--- Data for this task ---
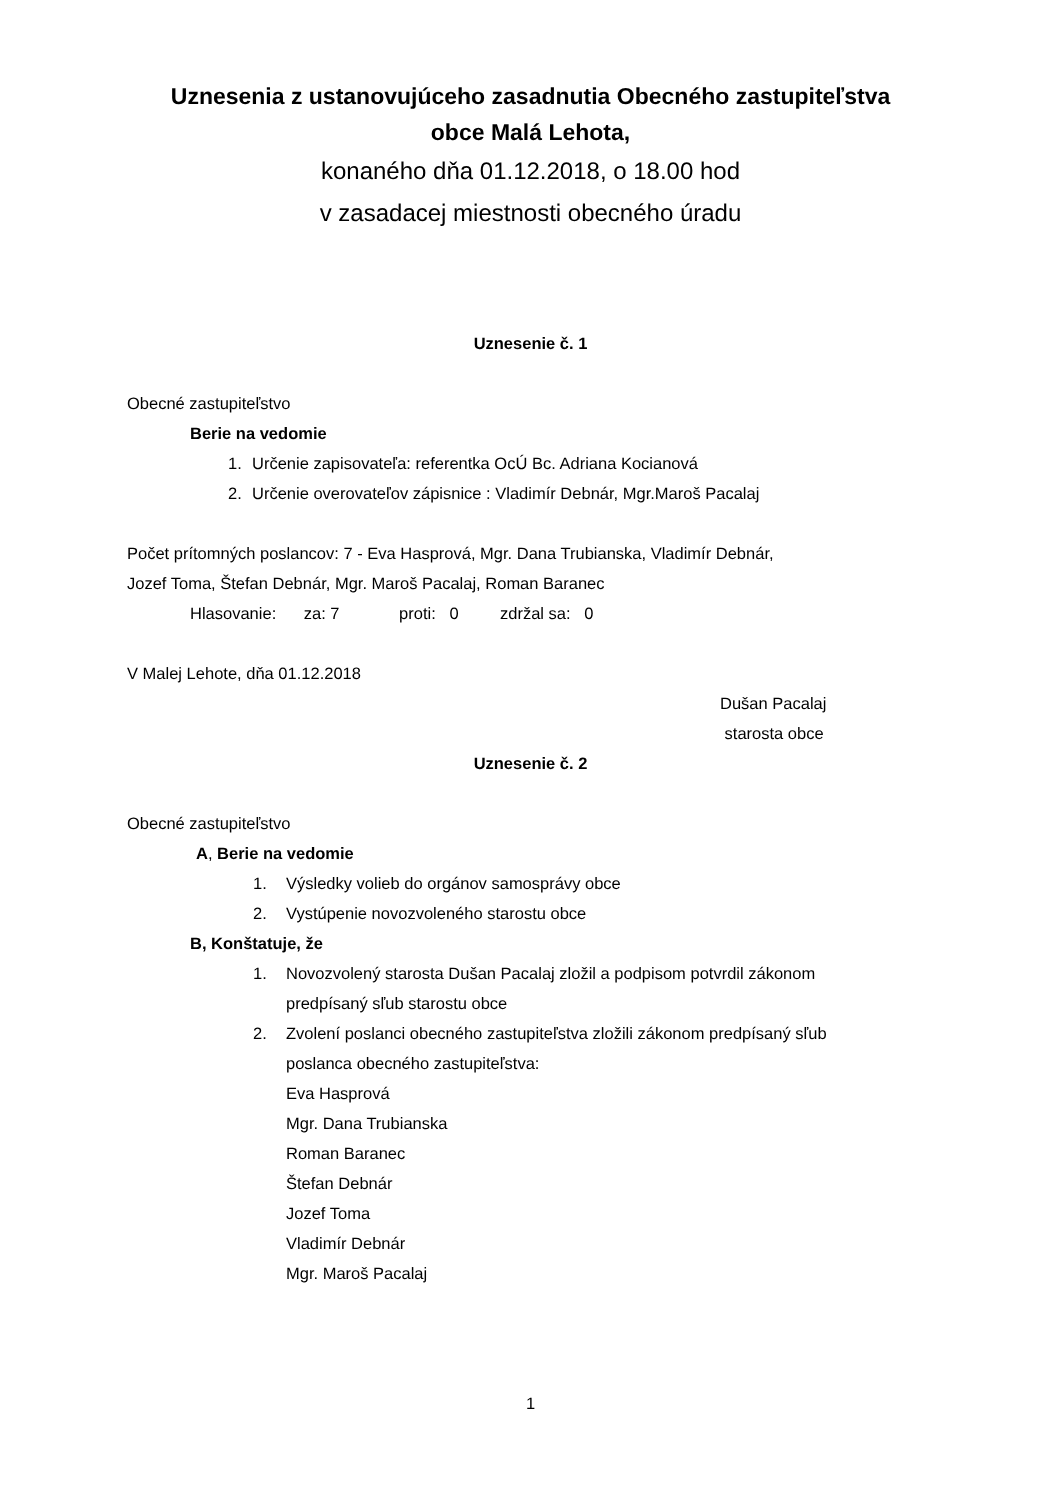Uznesenia z ustanovujúceho zasadnutia Obecného zastupiteľstva
obce Malá Lehota,
konaného dňa 01.12.2018, o 18.00 hod
v zasadacej miestnosti obecného úradu
Uznesenie č. 1
Obecné zastupiteľstvo
Berie na vedomie
1. Určenie zapisovateľa: referentka OcÚ Bc. Adriana Kocianová
2. Určenie overovateľov zápisnice : Vladimír Debnár, Mgr.Maroš Pacalaj
Počet prítomných poslancov: 7 - Eva Hasprová, Mgr. Dana Trubianska, Vladimír Debnár,
Jozef Toma, Štefan Debnár, Mgr. Maroš Pacalaj, Roman Baranec
Hlasovanie: za: 7 proti: 0 zdržal sa: 0
V Malej Lehote, dňa 01.12.2018
Dušan Pacalaj
starosta obce
Uznesenie č. 2
Obecné zastupiteľstvo
A, Berie na vedomie
1. Výsledky volieb do orgánov samosprávy obce
2. Vystúpenie novozvoleného starostu obce
B, Konštatuje, že
1. Novozvolený starosta Dušan Pacalaj zložil a podpisom potvrdil zákonom
predpísaný sľub starostu obce
2. Zvolení poslanci obecného zastupiteľstva zložili zákonom predpísaný sľub
poslanca obecného zastupiteľstva:
Eva Hasprová
Mgr. Dana Trubianska
Roman Baranec
Štefan Debnár
Jozef Toma
Vladimír Debnár
Mgr. Maroš Pacalaj
1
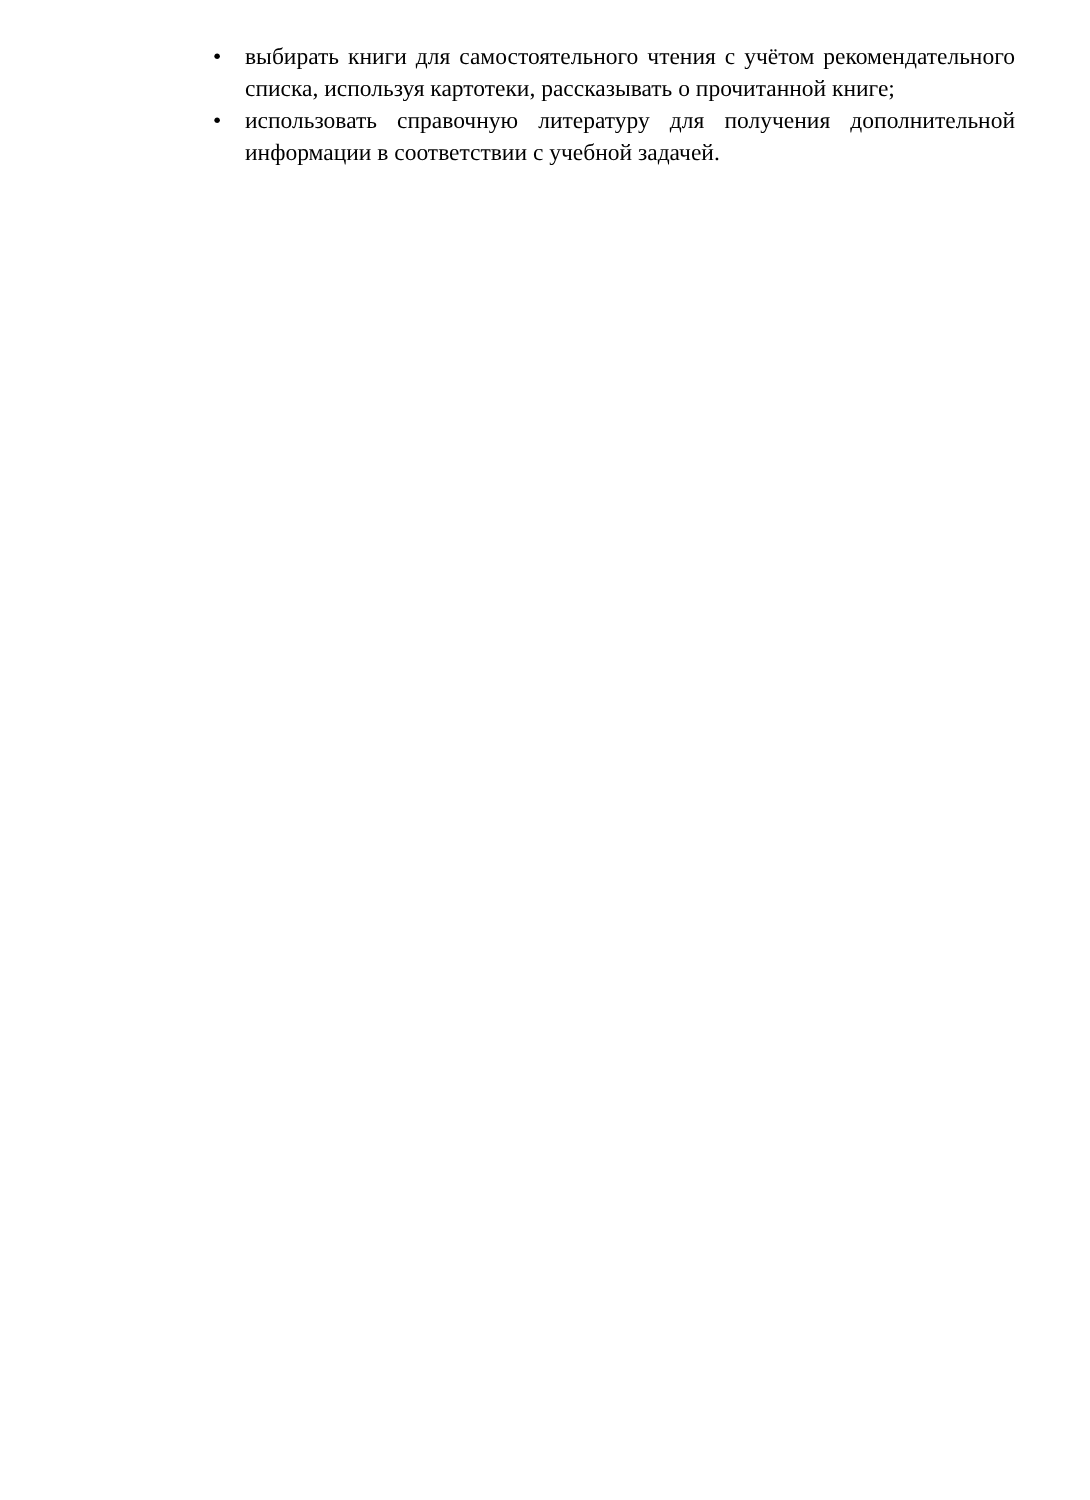• выбирать книги для самостоятельного чтения с учётом рекомендательного списка, используя картотеки, рассказывать о прочитанной книге;
• использовать справочную литературу для получения дополнительной информации в соответствии с учебной задачей.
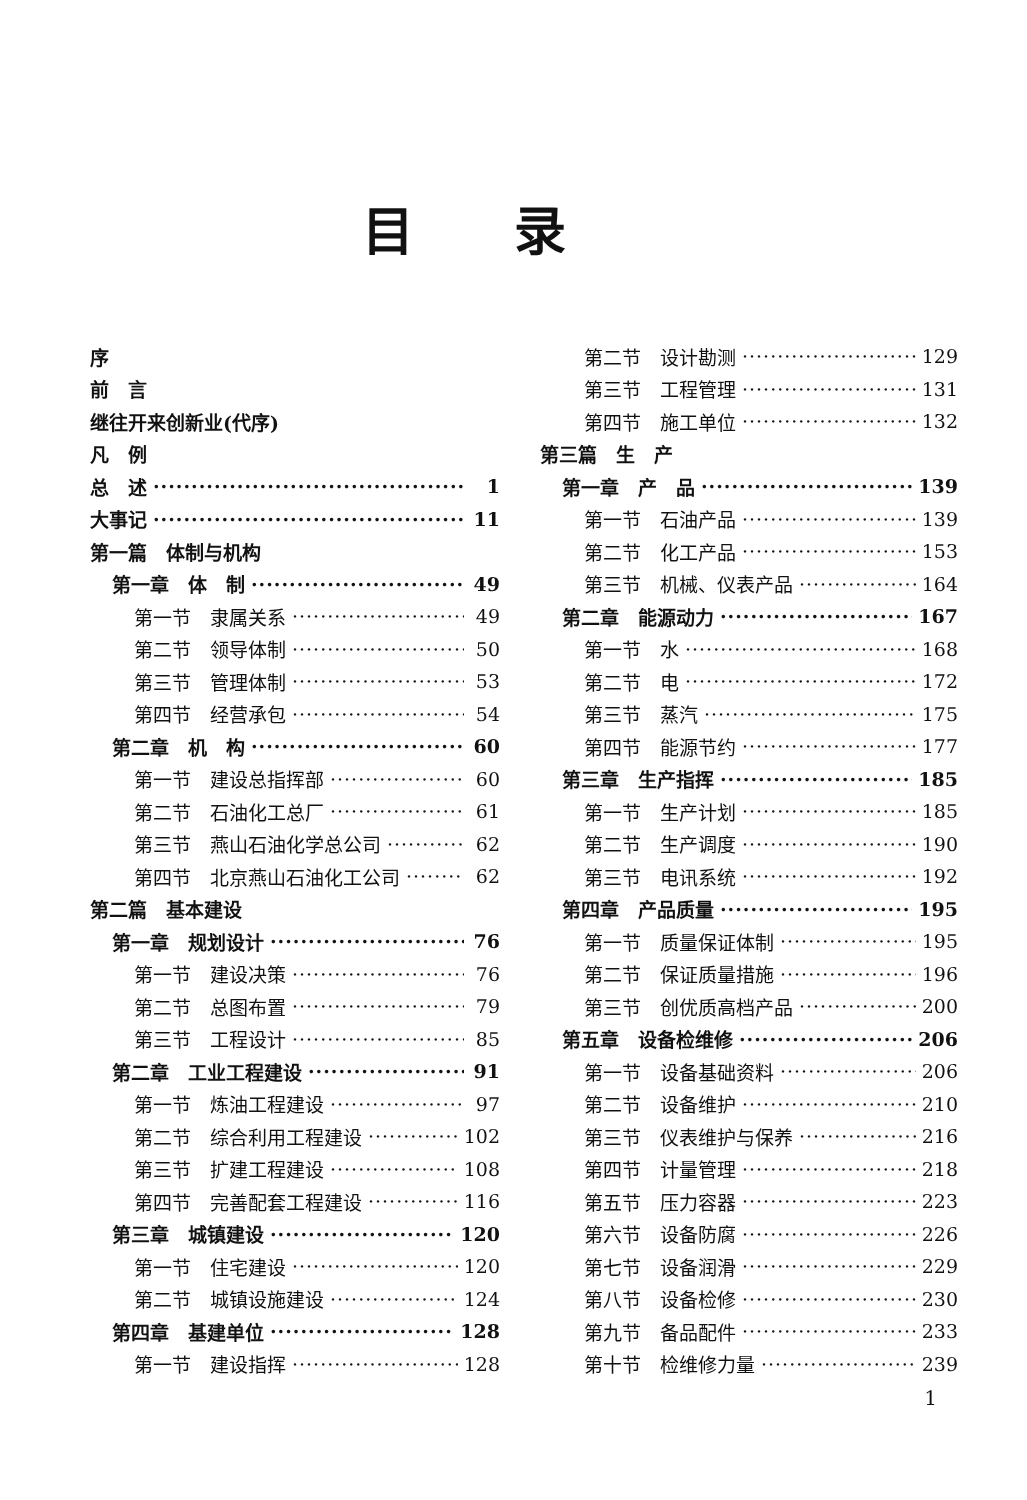目录
序
前　言
继往开来创新业(代序)
凡　例
总　述 1
大事记 11
第一篇　体制与机构
第一章　体　制 49
第一节　隶属关系 49
第二节　领导体制 50
第三节　管理体制 53
第四节　经营承包 54
第二章　机　构 60
第一节　建设总指挥部 60
第二节　石油化工总厂 61
第三节　燕山石油化学总公司 62
第四节　北京燕山石油化工公司 62
第二篇　基本建设
第一章　规划设计 76
第一节　建设决策 76
第二节　总图布置 79
第三节　工程设计 85
第二章　工业工程建设 91
第一节　炼油工程建设 97
第二节　综合利用工程建设 102
第三节　扩建工程建设 108
第四节　完善配套工程建设 116
第三章　城镇建设 120
第一节　住宅建设 120
第二节　城镇设施建设 124
第四章　基建单位 128
第一节　建设指挥 128
第二节　设计勘测 129
第三节　工程管理 131
第四节　施工单位 132
第三篇　生　产
第一章　产　品 139
第一节　石油产品 139
第二节　化工产品 153
第三节　机械、仪表产品 164
第二章　能源动力 167
第一节　水 168
第二节　电 172
第三节　蒸汽 175
第四节　能源节约 177
第三章　生产指挥 185
第一节　生产计划 185
第二节　生产调度 190
第三节　电讯系统 192
第四章　产品质量 195
第一节　质量保证体制 195
第二节　保证质量措施 196
第三节　创优质高档产品 200
第五章　设备检维修 206
第一节　设备基础资料 206
第二节　设备维护 210
第三节　仪表维护与保养 216
第四节　计量管理 218
第五节　压力容器 223
第六节　设备防腐 226
第七节　设备润滑 229
第八节　设备检修 230
第九节　备品配件 233
第十节　检维修力量 239
1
---
Brief:
All lines in the records with the string "Vladimír" should be copied out.

Task result:
2. Určenie overovateľov zápisnice : Vladimír Debnár, Mgr.Maroš Pacalaj
Počet prítomných poslancov: 7 - Eva Hasprová, Mgr. Dana Trubianska, Vladimír Debnár,
Vladimír Debnár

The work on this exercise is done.